In this theme session, three speakers will share their work regarding the extreme aspects of rainfall phenomena, in smaller 25-min presentations.
TALK 1: Jennifer Israelsson (University of Reading)
Estimating the dependence structure for extreme tropical rainfall; many issues and some success.
A great deal of research has been done on rainfall extremes over Europe and the US both in a univariate and bivariate setting thanks to the availability of high-quality data. There has however been very limited amount of work done over Africa, and close to none in a multivariate setting, due to the general lack of rain gauge observations and the poor performance of weather models. In this talk, I will present some of my PhD work on estimating the dependence structure in extreme daily rainfall over west Africa and how this connects with the monsoon cycle. I will also talk about some of the many issues and limitations we faced and how some of these might be addressed.
Jennifer Israelsson is a postdoctoral researcher at the University of Reading where she currently works on creating risk scenarios for local hospitals by translating regional climate projections to admissions at a hospital level. Her PhD was in the intersection of Statistics and Meteorology and focused on developing new methods to estimate dependence structures in daily tropical rainfall, and the application of those to better understand differences between rainfall intensities.
TALK 2: Helga Kristín Ólafsdóttir (Gothenburg University/Chalmers)
Frequency changes in extreme rainfall in the Northeastern USA
Extreme daily rainfall can increase with the individual extreme rainfalls becoming more frequent, more intense, or both more intense and more frequent. Based on the Generalized Extreme Value (GEV) distribution for annual maxima series and the General Pareto (GP) distribution for exceedances over threshold for the partial duration series, we develop a new statistical extreme value model, the PGEV model, allowing the use of high quality annual maximum series data instead of less well-checked daily data to estimate trends in intensity and frequency separately. The method is applied to annual maxima data from the NOAA Atlas 14, Volume 10. With increasing mean temperature, the frequency of extreme rainfall events increases as mean temperature increases while the distribution of the intensities of individual extreme rainfall events remains constant in the Northeastern US. We also study three other large areas in the contiguous US, the Midwest, the Southeast, and Texas, where similar but weaker trends than those in the Northeast are found.

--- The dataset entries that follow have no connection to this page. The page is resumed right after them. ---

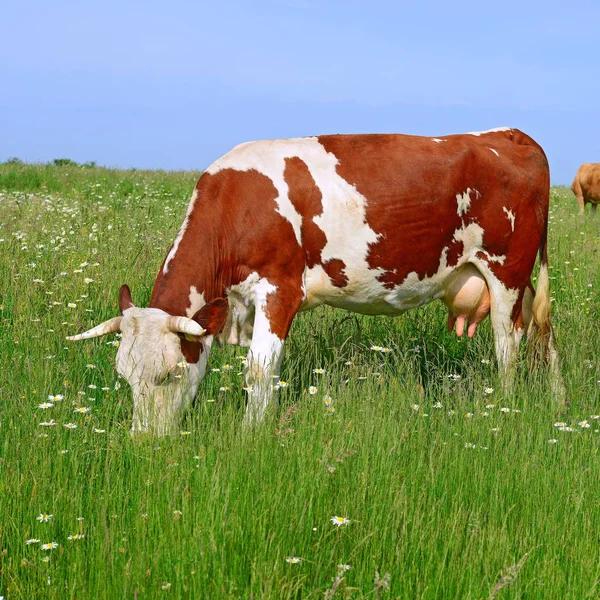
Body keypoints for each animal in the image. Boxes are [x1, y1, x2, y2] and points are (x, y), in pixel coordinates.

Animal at [69, 127, 564, 436]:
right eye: (124, 376)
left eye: (169, 373)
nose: (143, 441)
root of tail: (508, 134)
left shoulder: (279, 290)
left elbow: (259, 371)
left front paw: (250, 435)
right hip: (521, 281)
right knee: (543, 332)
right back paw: (553, 397)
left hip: (505, 271)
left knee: (507, 346)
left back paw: (503, 408)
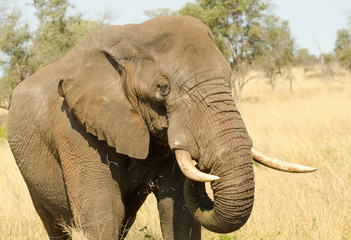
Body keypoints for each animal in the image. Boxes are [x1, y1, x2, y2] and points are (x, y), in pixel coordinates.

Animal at [7, 15, 316, 239]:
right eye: (163, 88)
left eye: (229, 77)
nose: (206, 171)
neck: (130, 37)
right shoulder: (76, 130)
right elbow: (103, 213)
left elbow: (178, 212)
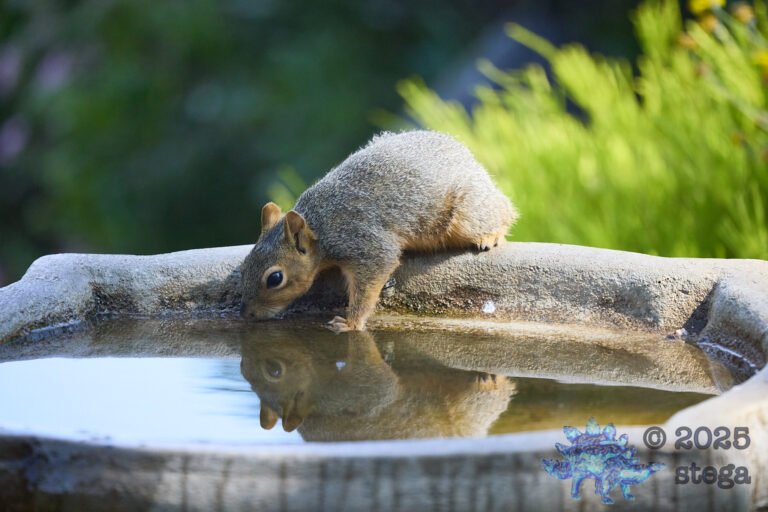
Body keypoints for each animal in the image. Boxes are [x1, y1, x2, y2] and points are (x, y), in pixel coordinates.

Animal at [240, 130, 517, 332]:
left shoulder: (364, 243)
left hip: (466, 215)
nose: (247, 314)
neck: (320, 227)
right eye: (243, 267)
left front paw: (350, 323)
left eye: (275, 279)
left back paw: (490, 236)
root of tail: (472, 163)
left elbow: (370, 280)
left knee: (501, 213)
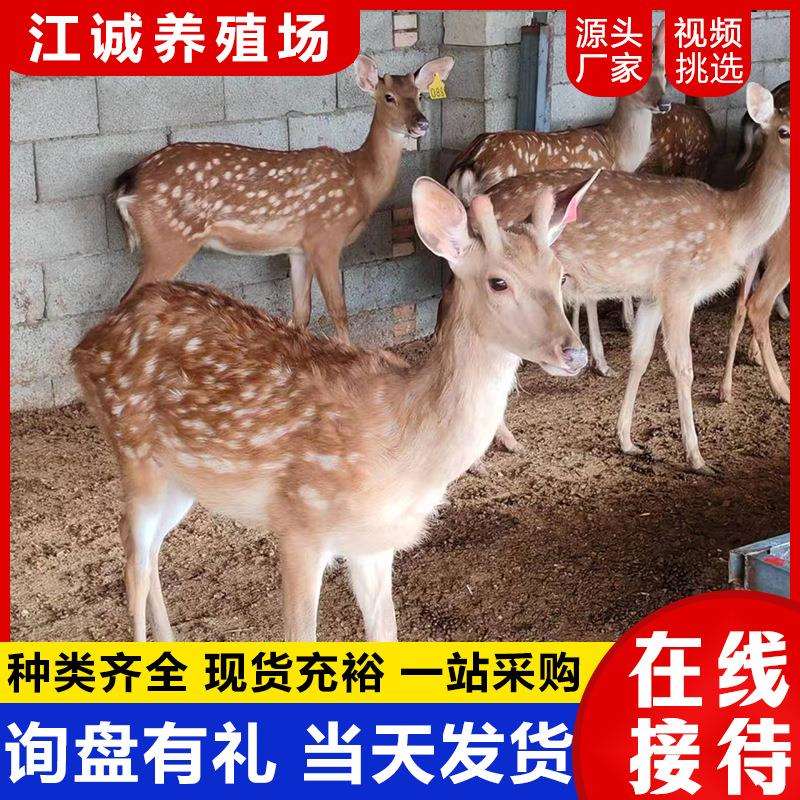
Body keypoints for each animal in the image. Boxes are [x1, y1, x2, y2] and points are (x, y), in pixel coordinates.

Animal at [70, 175, 594, 643]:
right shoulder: (300, 523)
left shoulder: (374, 541)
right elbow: (299, 636)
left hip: (182, 478)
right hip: (133, 451)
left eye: (561, 275)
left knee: (148, 547)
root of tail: (84, 347)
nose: (574, 353)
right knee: (133, 558)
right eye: (498, 282)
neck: (406, 449)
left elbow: (386, 633)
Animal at [112, 53, 455, 344]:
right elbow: (338, 311)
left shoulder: (298, 248)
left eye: (420, 95)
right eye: (388, 97)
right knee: (127, 302)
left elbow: (301, 314)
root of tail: (128, 183)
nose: (421, 123)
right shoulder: (325, 238)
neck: (360, 181)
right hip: (169, 239)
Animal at [485, 82, 789, 476]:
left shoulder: (653, 293)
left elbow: (640, 357)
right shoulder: (681, 285)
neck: (732, 223)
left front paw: (627, 440)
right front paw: (697, 458)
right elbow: (682, 366)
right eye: (784, 131)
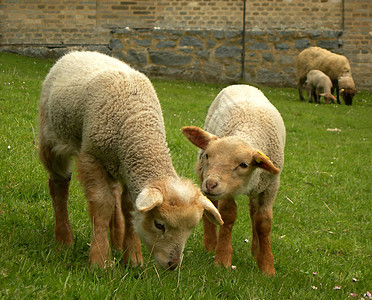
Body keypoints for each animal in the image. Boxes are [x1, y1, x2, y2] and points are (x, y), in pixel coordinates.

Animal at [39, 50, 222, 270]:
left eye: (191, 229)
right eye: (159, 224)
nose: (172, 265)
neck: (137, 123)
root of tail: (81, 51)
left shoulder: (128, 169)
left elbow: (128, 208)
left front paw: (133, 259)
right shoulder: (92, 158)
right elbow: (102, 206)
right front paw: (100, 260)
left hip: (114, 164)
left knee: (113, 193)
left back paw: (117, 240)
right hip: (52, 137)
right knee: (59, 184)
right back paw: (64, 238)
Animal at [182, 85, 286, 276]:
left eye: (243, 164)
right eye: (208, 155)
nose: (210, 184)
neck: (248, 129)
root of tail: (243, 85)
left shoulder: (271, 185)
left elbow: (263, 222)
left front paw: (266, 266)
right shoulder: (226, 189)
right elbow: (228, 215)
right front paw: (222, 259)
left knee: (253, 211)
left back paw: (255, 249)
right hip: (204, 173)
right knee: (211, 204)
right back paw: (210, 243)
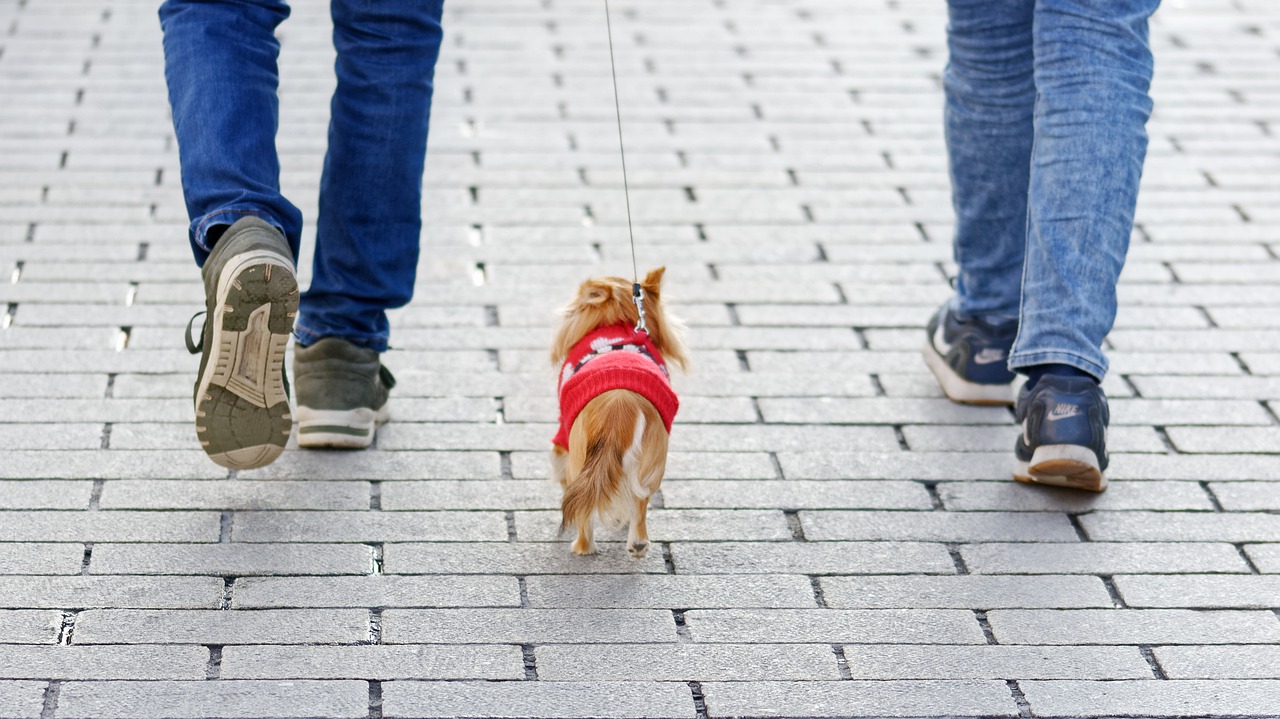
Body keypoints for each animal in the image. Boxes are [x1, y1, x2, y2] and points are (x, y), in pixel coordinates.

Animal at [550, 267, 691, 555]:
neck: (618, 321)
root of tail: (620, 408)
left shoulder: (562, 439)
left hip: (578, 458)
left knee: (585, 511)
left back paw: (581, 547)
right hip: (652, 464)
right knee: (640, 500)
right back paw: (637, 545)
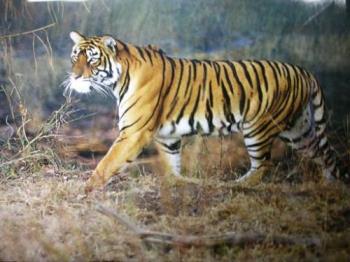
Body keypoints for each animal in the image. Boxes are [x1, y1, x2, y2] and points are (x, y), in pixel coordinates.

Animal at [63, 32, 348, 192]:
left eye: (92, 59)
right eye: (75, 56)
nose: (74, 76)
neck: (118, 80)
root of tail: (305, 71)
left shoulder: (133, 132)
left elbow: (108, 161)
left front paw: (87, 188)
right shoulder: (167, 136)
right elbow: (171, 163)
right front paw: (177, 183)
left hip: (258, 127)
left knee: (263, 165)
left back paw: (237, 186)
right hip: (298, 130)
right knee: (325, 153)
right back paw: (331, 185)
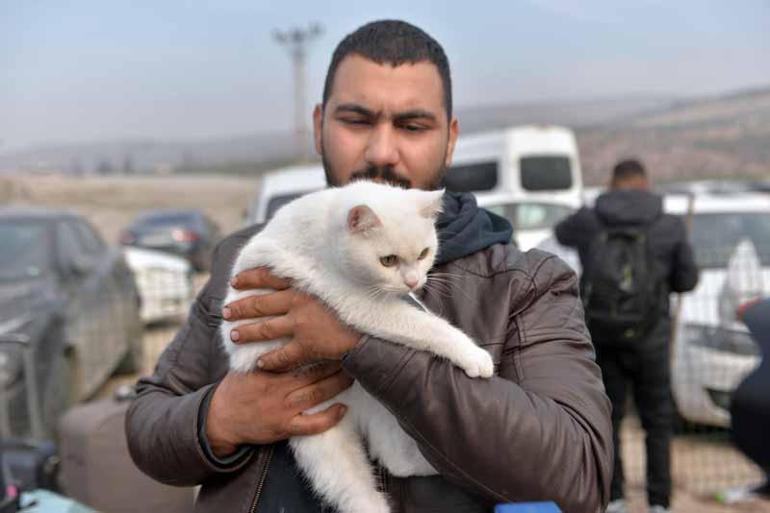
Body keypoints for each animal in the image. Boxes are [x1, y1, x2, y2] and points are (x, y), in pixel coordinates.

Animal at [219, 179, 492, 512]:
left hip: (383, 410)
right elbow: (425, 325)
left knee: (396, 458)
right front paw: (474, 354)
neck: (327, 228)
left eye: (424, 253)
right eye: (388, 260)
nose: (414, 281)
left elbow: (419, 310)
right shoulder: (359, 304)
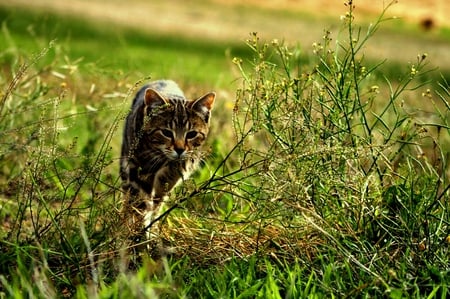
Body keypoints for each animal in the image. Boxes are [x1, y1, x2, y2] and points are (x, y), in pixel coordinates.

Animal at [120, 81, 215, 240]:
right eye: (166, 132)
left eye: (192, 134)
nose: (180, 149)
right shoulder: (138, 172)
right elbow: (140, 206)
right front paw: (139, 234)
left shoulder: (173, 175)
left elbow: (155, 205)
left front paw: (149, 231)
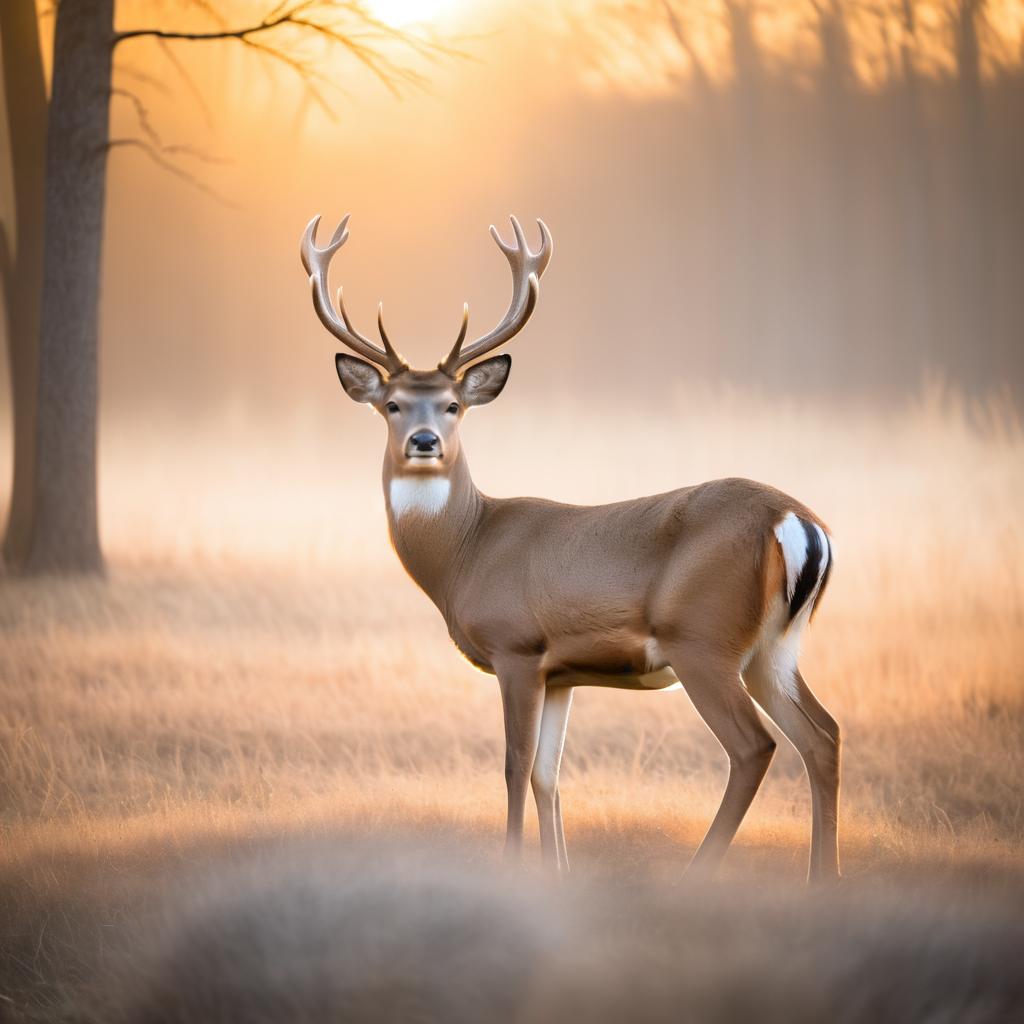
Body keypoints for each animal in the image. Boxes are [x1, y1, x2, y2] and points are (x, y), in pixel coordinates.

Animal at [299, 214, 839, 880]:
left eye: (453, 406)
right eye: (392, 404)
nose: (424, 441)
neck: (466, 551)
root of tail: (797, 522)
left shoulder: (517, 647)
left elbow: (513, 765)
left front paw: (512, 867)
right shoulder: (562, 672)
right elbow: (547, 775)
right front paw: (557, 872)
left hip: (702, 638)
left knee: (755, 745)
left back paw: (699, 871)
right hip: (773, 647)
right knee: (823, 735)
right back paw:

Helga is a PhD student at Gothenburg University/Chalmers in Applied Mathematics and Statistics with focus on modelling and model evaluation of extremes with applications on extreme rainfall under climate change.
TALK 3: Jessica Silva Lomba (UL Centre of Statistics and its Applications)
Mixed Moment estimator for pooling spatio-temporal extreme rainfall data in a heteroscedastic context
Extreme Value Theory provides the ideal framework for forecasting the frequency of extreme and hazardous events that are unlikely to occur and hard to predict. In this context, the estimation of the extreme value index is key. Due to accelerating climate change, extreme meteorological phenomena such as heavy precipitation seem to be growing more severe and frequent, but estimation of this evolution remains subject to large uncertainty. Thus, inferential methods for the underlying non-stationary spatio-temporal processes are currently object of widespread interest. A recent development is the concept of scedasis, through which a trend in extremes of space-time indexed observations can be captured and tactfully modelled within a semi-parametric framework. In this talk, we will look at how one can use series of data collected at several isolated locations to model extremes of the whole space-time process, enabling the mixed moment estimator of the extreme value index to seamlessly incorporate space-time non-stationarity and dependence. Application of the extended mixed moment estimator is illustrated with daily rainfall data from a homogeneous region in the UK.
Jessica is a PhD student for Statistics and Operations Research at FCUL, University of Lisbon, on the topic of Extreme Values Theory and Statistics. Currently, her research is focused in estimation for spatio-temporal extreme data under heteroscedasticity.